Но со стороны моих мучителей также можно опасаться более дьявольского вмешательства. Потому что в тот момент, когда я буду готов шито-крыто похоронить мою неприятную историю, они станут мне угрожать растрезвонить о ней повсюду. Шантаж против меня в некотором роде будет вывернут наизнанку. Он уже не будет заключаться в угрозе выдать мой роман за произведение другого, а в угрозе приписать его мне. Чья это дрянь? Да его! Он бездарь! Он пытается это скрыть, но именно он — единственный автор этой непристойной поделки, чего лицемерно не признает, и доказательство тому у нас в руках. Недавно он старался разжалобить сердобольных людей своим украденным романом, так вот, убедитесь сами, что у него за душой: он хотел выдать за шедевр эту дребедень, эту слишком пикантную стряпню, следы которой старается стереть теперь, когда ее ничтожность очевидна всем, когда ее признало таковой — если можно так выразиться — единодушное и горестное молчание.

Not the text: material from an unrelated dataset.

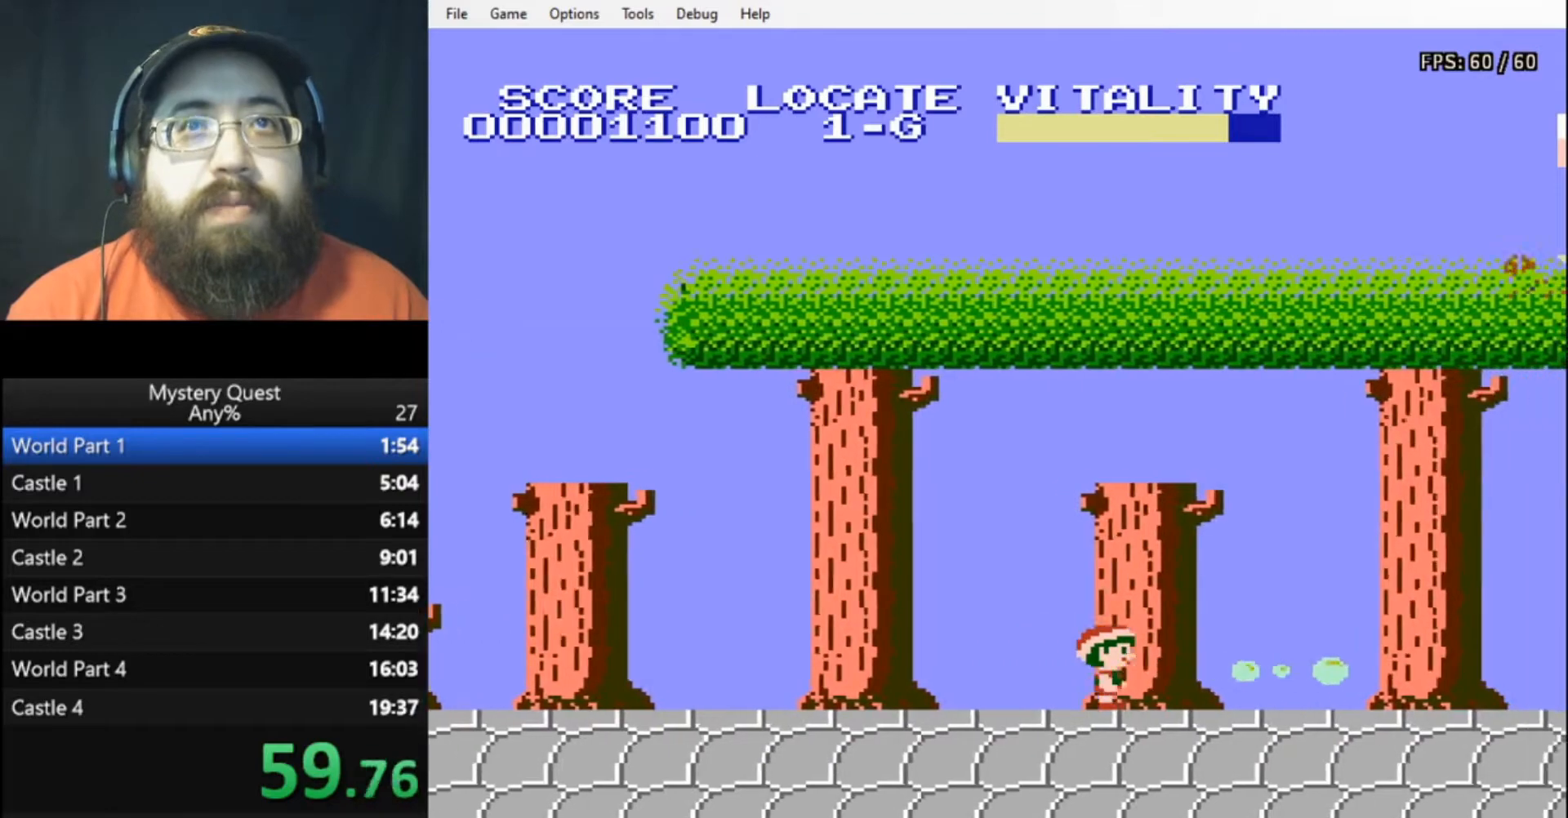
{"buttons": ["B", "DPAD_RIGHT"], "events": []}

Я могу, это понятно, терзать себя множеством способов. По склонности характера я чаще выбираю самый неприятный. Я всегда знал сомнение, которое покрывало плесенью и разъедало все, что я писал. Гораздо чаще мне доводилось вставать среди ночи, чтобы перечитать три-четыре написанных днем страницы, тусклое воспоминание о которых отравляло мою бессонницу или мой кошмарный сон. Иногда эта проверка меня успокаивала; иногда она удручала меня. Мы плохо умеем судить о том, что написали, но невозможность сегодня обратиться к тексту, исправить его, сделать его более энергичным оставляет меня беспомощным перед предполагаемыми непоправимыми слабостями, которые — уже! — стирает забвение.

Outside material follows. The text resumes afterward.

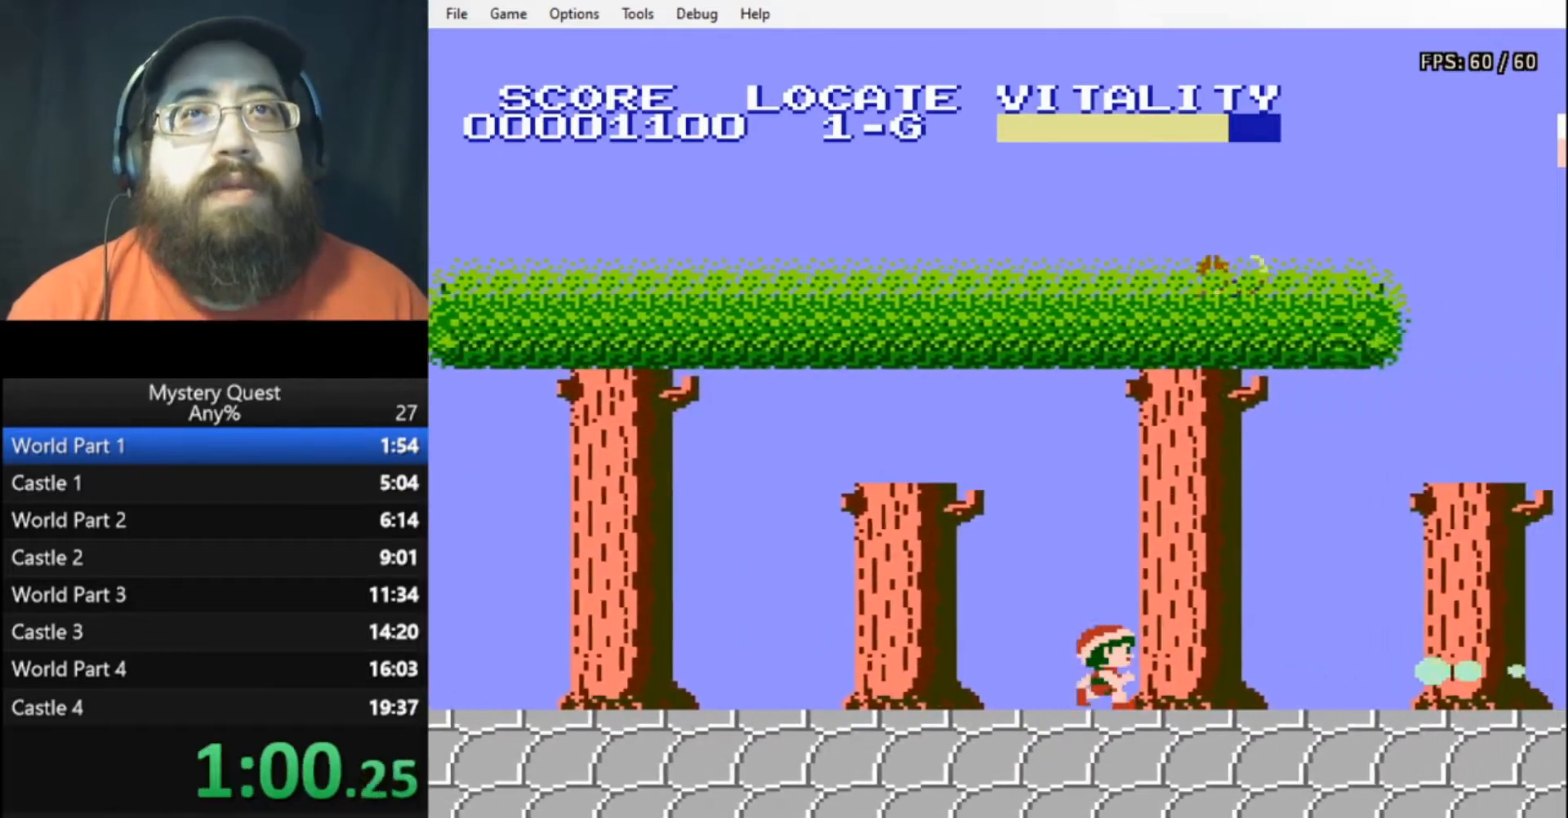
{"buttons": ["B", "DPAD_RIGHT"], "events": []}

Вы мне возразите, что девятнадцать месяцев (что, собственно, значит этот подсчет?) — не вечность. Мы знаем писателей, которые завершали свои книги за три-четыре недели. Возьмите Стендаля, Сименона! Прекрасные примеры, не правда ли? Перемешивайте ваш соус, пока он совсем не загустеет, и вы изготовите вполне приличный второй вариант вашего произведения — мы в этом уверены. Наверно, даже лучший, чем оригинал; кажется, такие сюрпризы часто случаются. Только о них и говорят в «клубе» обворованных и рассеянных авторов, список членов которого в последнее время каждый день пополняют мои корреспонденты. Ах, какая замечательная компания! В ней мадам Колетт и полковник Лоуренс, Карлейль и Малколм Лаури, Сад и Клавель, а еще Дриё, Хемингуэй, Монтерлан… Можно подумать, будто литераторы — это неисправимо рассеянные чудаки, и те из них, кто не забывают свои произведения в такси и поездах, составляют исключение.